I'm personally on simplifying to reduce git-noise.
The full origins of the current blurb aren't clear. It must be based in some legal theory... I don't know what the theory is, but it seems like the matter isn't really well settled -- e.g. let's spot-check some files from projects which ought to have their shit together:
Angular - Copyright claim with brief license-reference (URL) but no version or year
Apache HTTPD - Copyright claim with verbose license-reference (but no version or year)
emacs - Copyright claim with verbose license-reference as well as year
Linux - Copyright claim with years. License-references are a bit thin. (Actually, there's a lot of variety on file-by-file basis...)

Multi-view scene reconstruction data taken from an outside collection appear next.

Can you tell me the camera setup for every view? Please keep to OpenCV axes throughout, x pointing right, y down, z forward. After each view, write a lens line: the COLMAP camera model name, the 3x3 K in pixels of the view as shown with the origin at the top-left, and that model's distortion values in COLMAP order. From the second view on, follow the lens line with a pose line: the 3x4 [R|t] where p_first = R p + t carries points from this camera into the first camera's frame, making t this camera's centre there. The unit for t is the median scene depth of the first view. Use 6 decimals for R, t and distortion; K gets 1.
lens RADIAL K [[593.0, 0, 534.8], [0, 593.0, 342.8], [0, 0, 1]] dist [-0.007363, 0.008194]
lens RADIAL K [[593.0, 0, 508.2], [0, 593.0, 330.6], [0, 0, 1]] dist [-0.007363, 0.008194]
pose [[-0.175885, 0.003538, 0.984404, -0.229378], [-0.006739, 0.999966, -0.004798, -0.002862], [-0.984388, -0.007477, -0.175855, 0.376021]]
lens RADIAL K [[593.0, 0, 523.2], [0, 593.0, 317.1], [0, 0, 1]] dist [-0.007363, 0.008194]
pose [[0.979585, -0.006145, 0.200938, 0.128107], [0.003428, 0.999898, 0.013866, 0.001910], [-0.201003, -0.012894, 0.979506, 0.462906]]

React - Copyright claim with brief license-reference (filename) but no version or year
To my eye, a majority of projects do provide a some copyright statement at the top of typical source-code files, and I think that serves a good communications purpose (e.g. reminding folks about the copyright/license regime, regardless of the journey that's led them to editing the file), but the use of version#s and years is variable, and the license references take different forms (license-name vs attached file vs URL vs SPDX-code vs full-text). IANAL, but I think a trimmed version like this would have good precedent (Angular/Google and React/Facebook), would reduce git-noise, and wouldn't make a major substantive change:
+--------------------------------------------------------------------+ | Copyright CiviCRM LLC. All rights reserved. | | | | Use of this source code is governed by the AGPL license with | | some permitted exceptions. For full license and copyright | | information, see https://civicrm.org/licensing | +--------------------------------------------------------------------+
NOTE: It'd be good to also get a //comment from @colemanw@josh on this change.
This seems like a softball question for the folks at Software Freedom Law Center, Software Freedom Conservance, or the Free Software Foundation. I pinged Steven Mahood on chat.c.o to get the FSF take.
Thanks @xurizaemon for raising this for discussion.
Everyone on the Agileware team votes for reducing git-noise to signal ratio. Thumbs-up to removing the boilerplate text which appears at the top of all files.